The influence of near burner region aerodynamics on the formation and emission of nitrogen oxides in a pulverized coal-fired furnace

Abstract

Detailed measurements have been performed for two distinct pulverized-coal-fired burners in a large-scale laboratory furnace. Comparative in-flame data are archived and include gas temperature, O 2, CO concentration, and an inventory of stable fuel nitrogen species and solids (HCN, NH 3, N 2O, NO, nitrogen release, mass flux, and particle burnout). A significant decrease in the NO concentration in the near burner region and a substantial decrease in the furnace exit values are observed when the “central tube” from a single annular orifice burner jet (normally the location of a gas or oil burner for light-up purposes) is replaced with a single central orifice burner jet of same cross-sectional area. The latter burner exhibits the delayed combustion phenomena normally associated with a tangentially fired system.

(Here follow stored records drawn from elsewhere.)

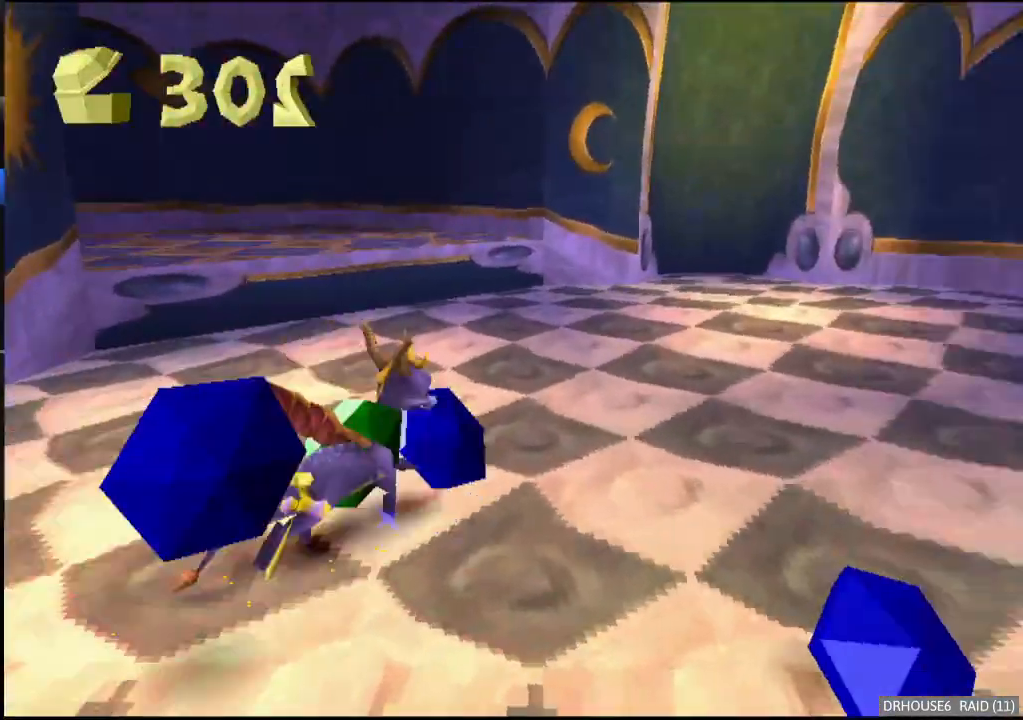
{"buttons": ["X"], "left_stick": "right", "events": [[50, "left_stick", "center"], [383, "left_stick", "right"]]}
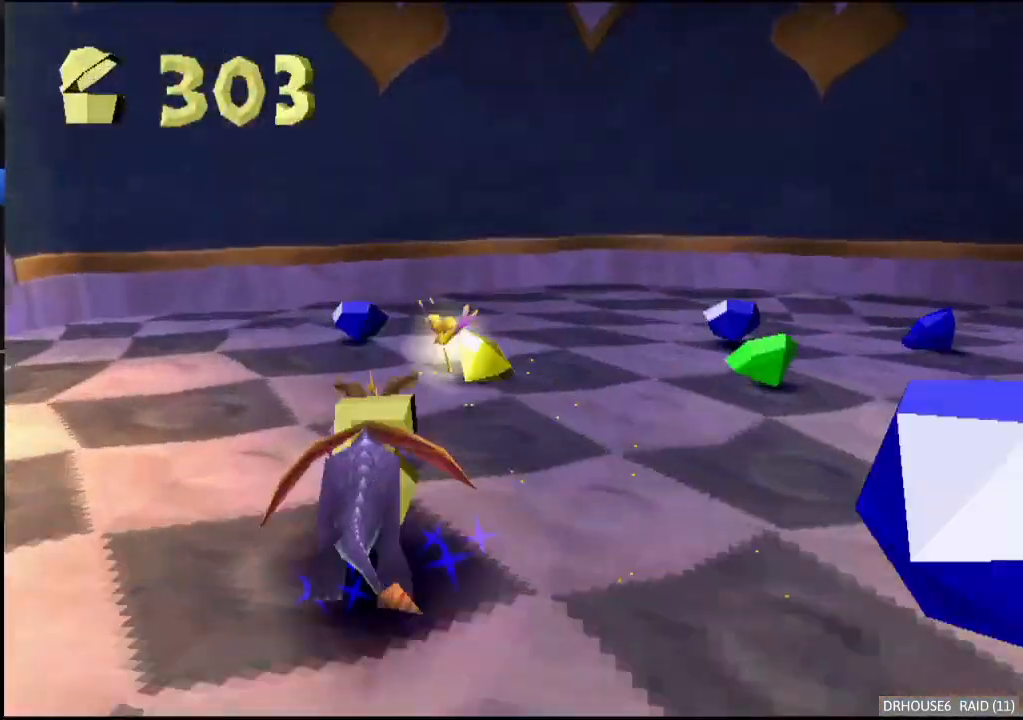
{"buttons": ["X"], "left_stick": "right", "events": [[150, "X", "up"], [417, "X", "down"]]}
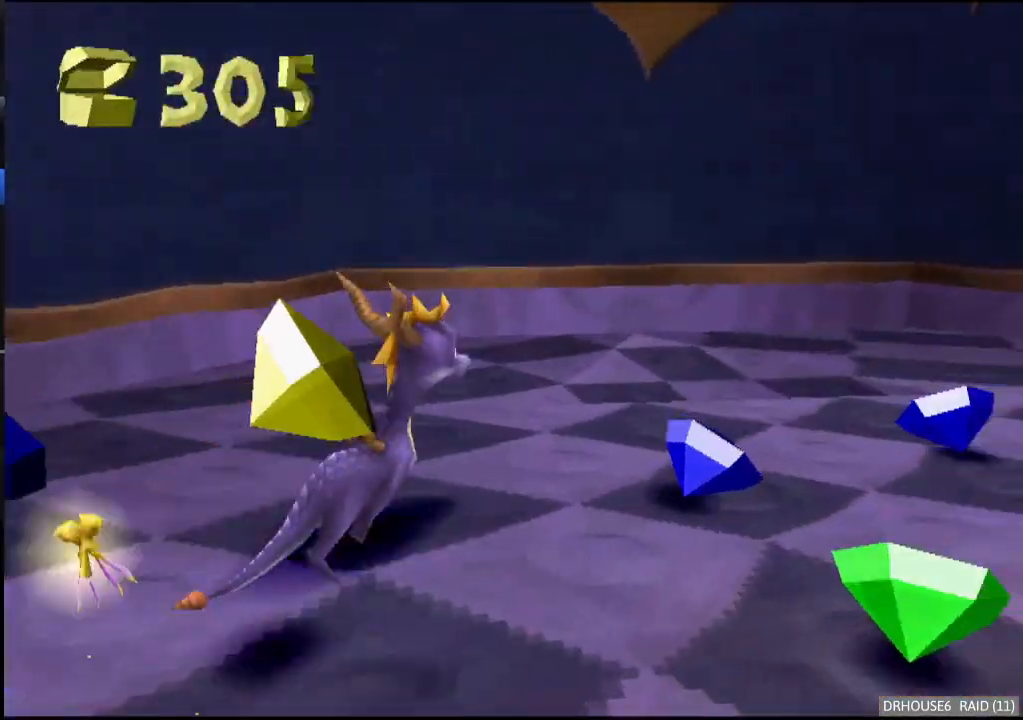
{"buttons": ["X"], "left_stick": "center", "events": [[500, "left_stick", "center"]]}
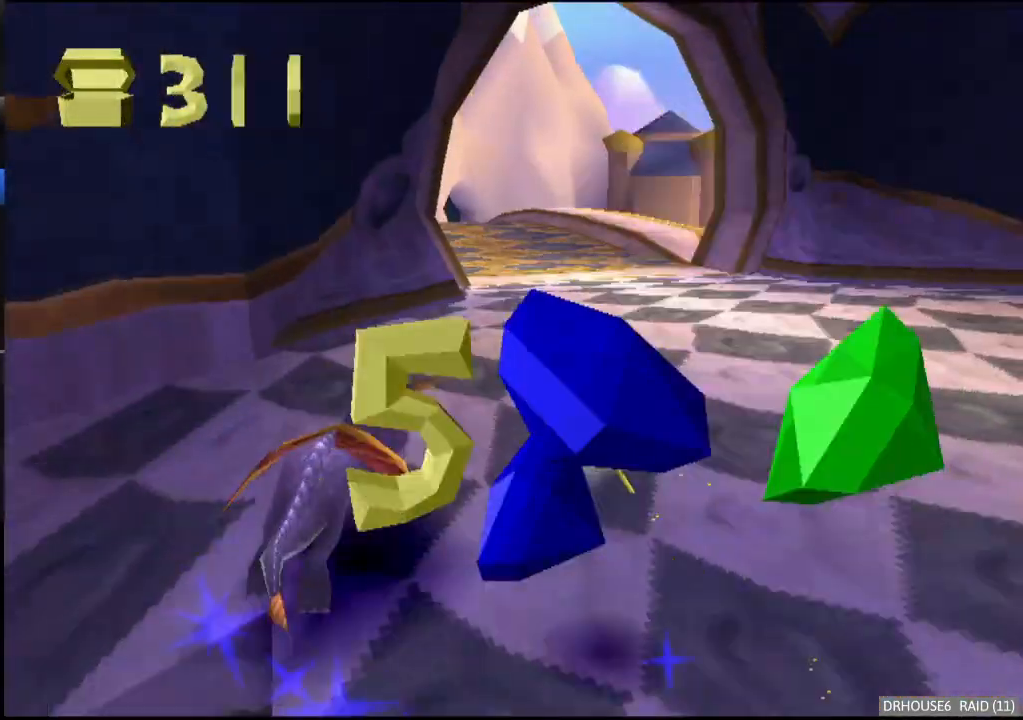
{"buttons": ["X"], "left_stick": "center", "events": [[117, "left_stick", "left"], [250, "left_stick", "center"]]}
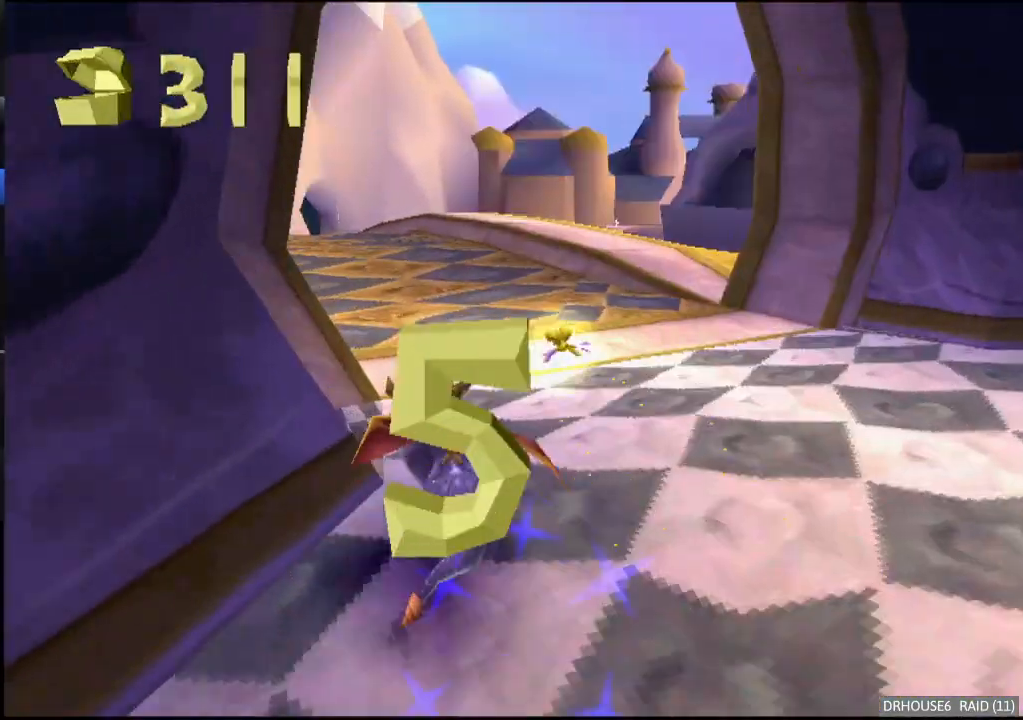
{"buttons": ["X"], "left_stick": "left", "events": [[67, "left_stick", "left"], [117, "A", "down"], [350, "A", "up"], [383, "left_stick", "center"], [500, "left_stick", "left"]]}
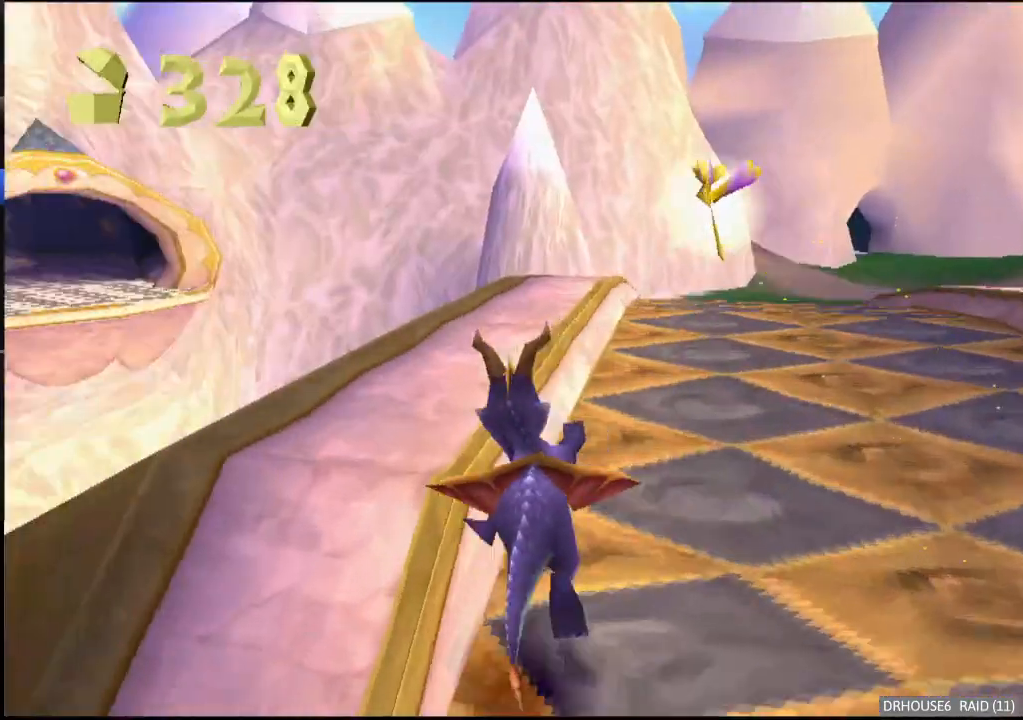
{"buttons": [], "left_stick": "center", "events": [[283, "A", "down"], [417, "A", "up"], [450, "X", "up"], [500, "left_stick", "center"]]}
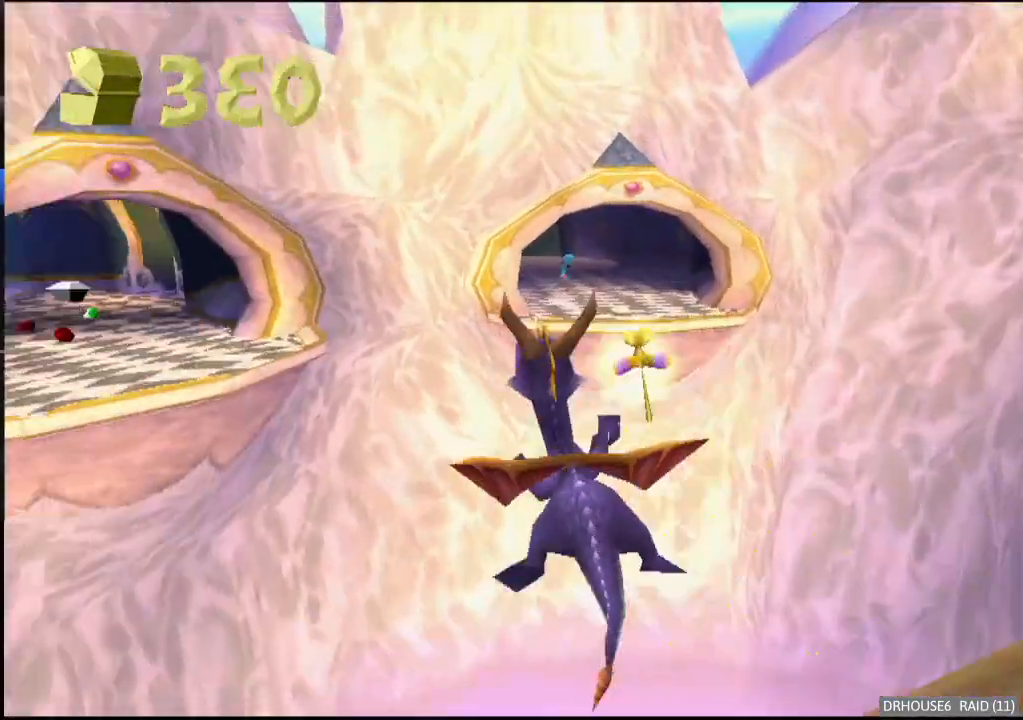
{"buttons": [], "left_stick": "left", "events": [[17, "A", "down"], [117, "A", "up"], [200, "left_stick", "left"]]}
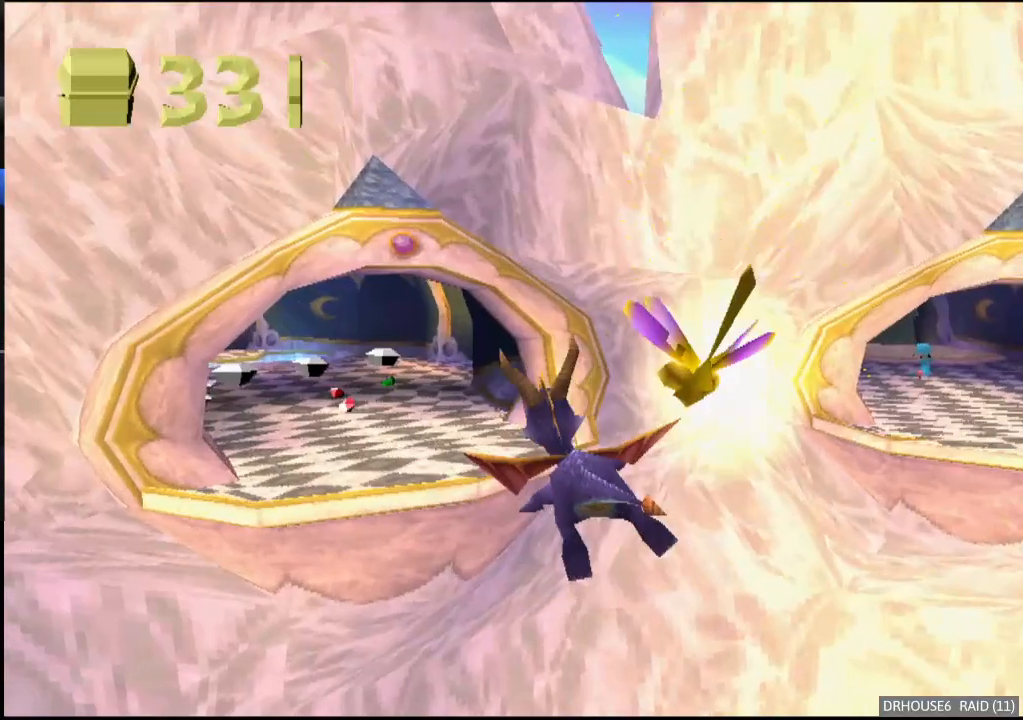
{"buttons": [], "left_stick": "center", "events": [[33, "left_stick", "center"]]}
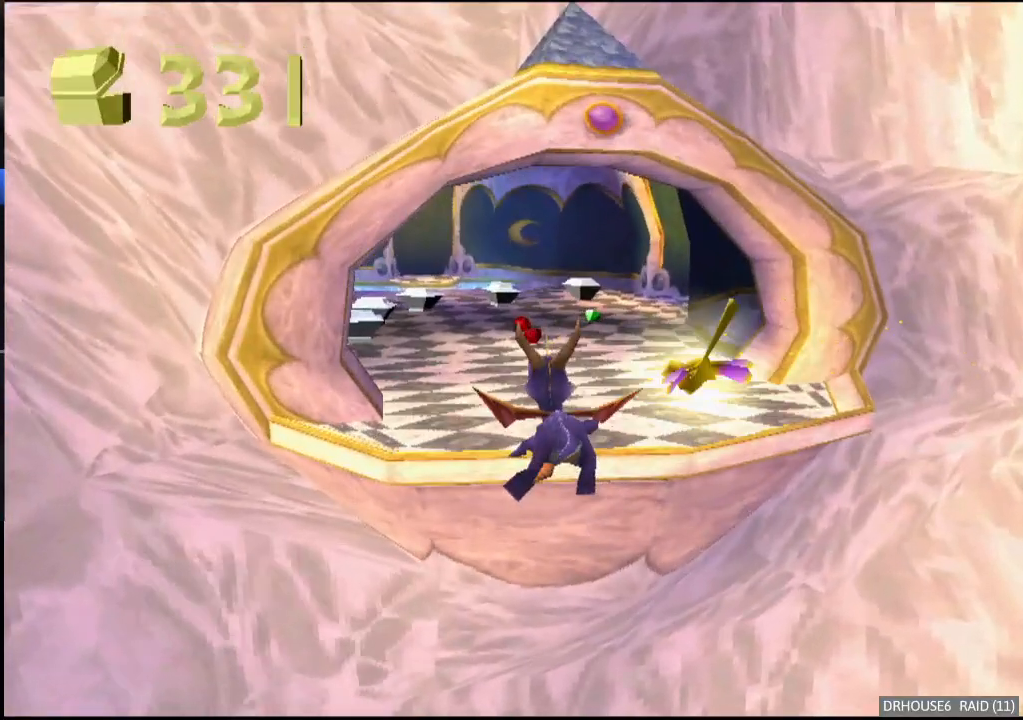
{"buttons": ["X"], "left_stick": "center", "events": [[133, "left_stick", "left"], [150, "X", "down"], [283, "left_stick", "center"]]}
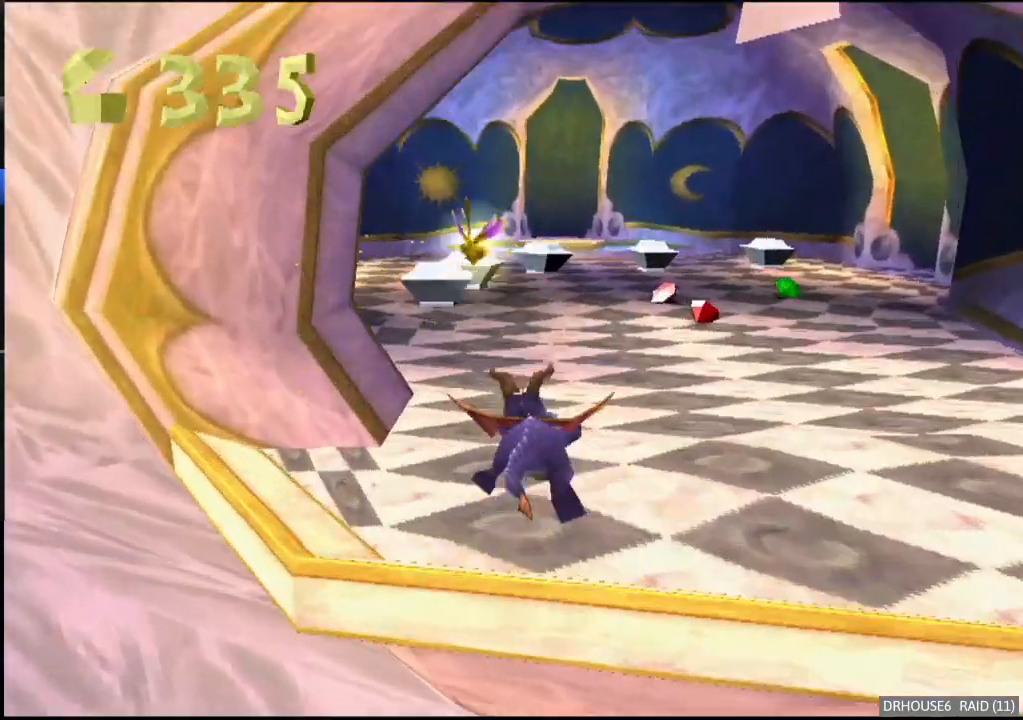
{"buttons": ["X"], "left_stick": "center", "events": [[50, "left_stick", "left"], [217, "left_stick", "center"]]}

The particle burnout remains unaffected due to the longer particles' residence time in the all-important oxygen lean internal recirculation zone. The difference in NO emissions is not reflected in the on-line N 2O emission values that are found to be low (2–3 ppm) for both flames. Data recorded nearer to either burner configuration, however, reveal that the maximum N 2O values for both burners are found in the flame region and are between 1%–2% of the corresponding maximum NO concentrations.